MEDICINA - Volumen 60 - (Supl I), 2000
MEDICINA (Buenos Aires) 2000; 60 (Supl I):15-17

       
     

       
   

8° CONGRESO INTERNACIONAL DE MEDICINA INTERNA
del Hospital de Clínicas
Buenos Aires, 28-31 agosto 2000

MANAGEMENT TO DECREASE CARDIOVASCULAR DISEASE IN PATIENTS WITH TYPE 2 DIABETES

BRUCE R. ZIMMERMAN

Endocrinology & Internal Medicine. Mayo Clinic. Minnesota. USA.

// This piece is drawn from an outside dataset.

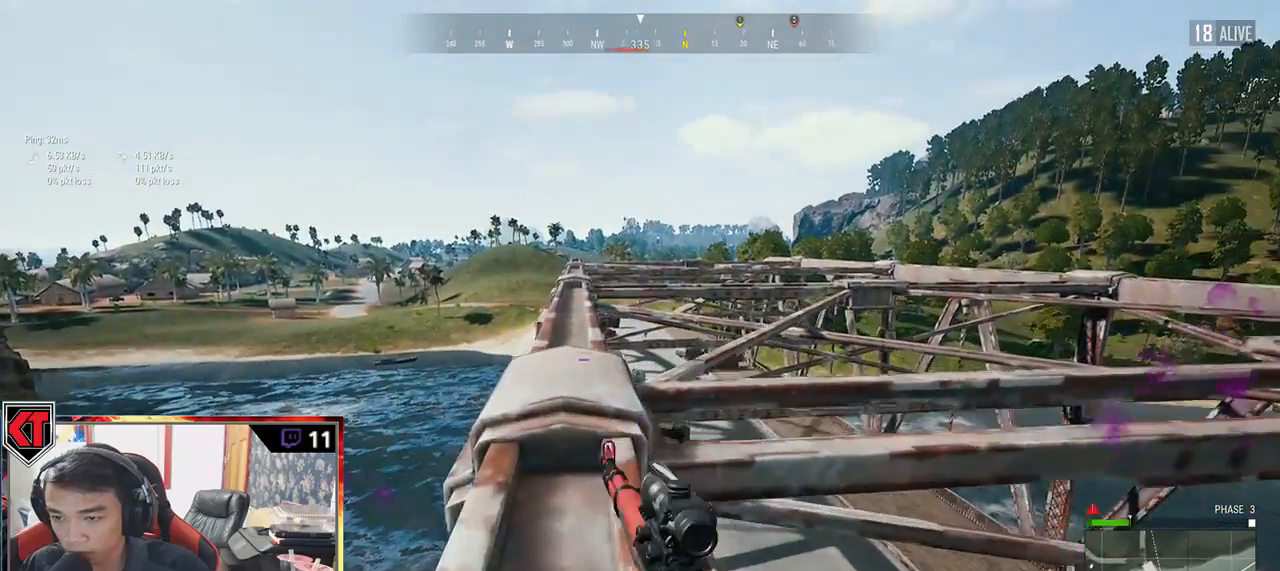
{"keys": ["ctrl", "e"], "mouse": [], "events": [[50, "mouse_right", "down"], [84, "w", "up"], [117, "mouse_right", "up"], [217, "e", "down"], [350, "ctrl", "down"]]}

Cardiovascular disease accounts for over 70% of the mortality related to diabetes. Although epidemiological studies show a strong relationship between hyperglyce-mia and cardiovascular disease, no large prospective study has yet demonstrated that treatment of hypergly-cemia reduces cardiovascular disease in people with diabetes. In contrast, multiple studies demonstrate that an early aggressive approach to risk factor reduction is beneficial. In spite of these findings, persons with diabetes have not experienced the same steady decline in heart disease mortality as those without diabetes1, perhaps because most care provides do not take an aggressive approach to risk factor reduction. I hope to convince you that there is value in a comprehensive approach to risk factor management in type 2 diabetes.

Smoking

Of course, I don’t believe anyone should smoke but smoking has as especially bad effect in those with diabetes2. Studies have shown that if the medical record contains a reminder to the physician that the patient smokes and the physician discusses stopping smoking frequently the success rate in discontinuing smoking is higher. This must be done in all people with diabetes.

Hyperglycemia

Postprandial glucose elevations before fasting glucose reaches levels diagnostic for diabetes are associated with increased cardiovascular disease. Endothelial dysfunction has been found to be associated with the insulin resistance syndrome3. It appears that the stage is set for the development of vascular complications in people at risk of developing type 2 diabetes. Data from the Insulin Resistance Atherosclerosis Study (IRAS) show that insulin resistance is associated with carotid artery intimal-medial thickness, a marker of subclinical atherosclerosis4. An issue that has become prominent in the US with the development of new medications is the value of early targeting of treatment of patients with postprandial glucose elevations. There is no question in my mind that nonpharmacologic treatment with life style modification, weight reduction and regular exercise, will be of benefit. The benefits of pharmacologic therapy remain unknown. In particular the hypothetical benefits of reducing insulin resistance with a thiazolidinedione have not yet been proven. The United Kingdom Prospective Diabetes Study (UKPDS)5 data strongly suggest metformin therapy may offer special benefit in reducing cardiovascular disease. It should be remembered that the UKPDS did not demonstrate any adverse influence of insulin or sulfonylurea treatment.

Hypertension

The UKPDS convincingly demonstrated that reducing blood pressure also reduces cardiovascular morbidity and mortality4. In addition, multiple studies have demonstrated that control of hypertension reduces the microvascular complications of diabetes particularly nephropathy. Hypertension occurs in ~50% of people with type 2 diabetes and is part of the insulin resistance syndrome. Hypertension may exist prior to the onset of hyperglycemia and is often labeled essential hypertension. In contrast, hypertension in people with type 1 diabetes is usually a marker of diabetic nephropathy. Because of the importance of hypertension in people with diabetes, most authorities recommend treatment goals of Bp <130/85 which is more rigorous than the recommendations in people without diabetes. These recommendations can be very difficult to achieve in the elderly or in those with long-standing diabetes and very sclerotic arteries. With isolated systolic hypertension and sclerotic vessels the goals may need to be modified.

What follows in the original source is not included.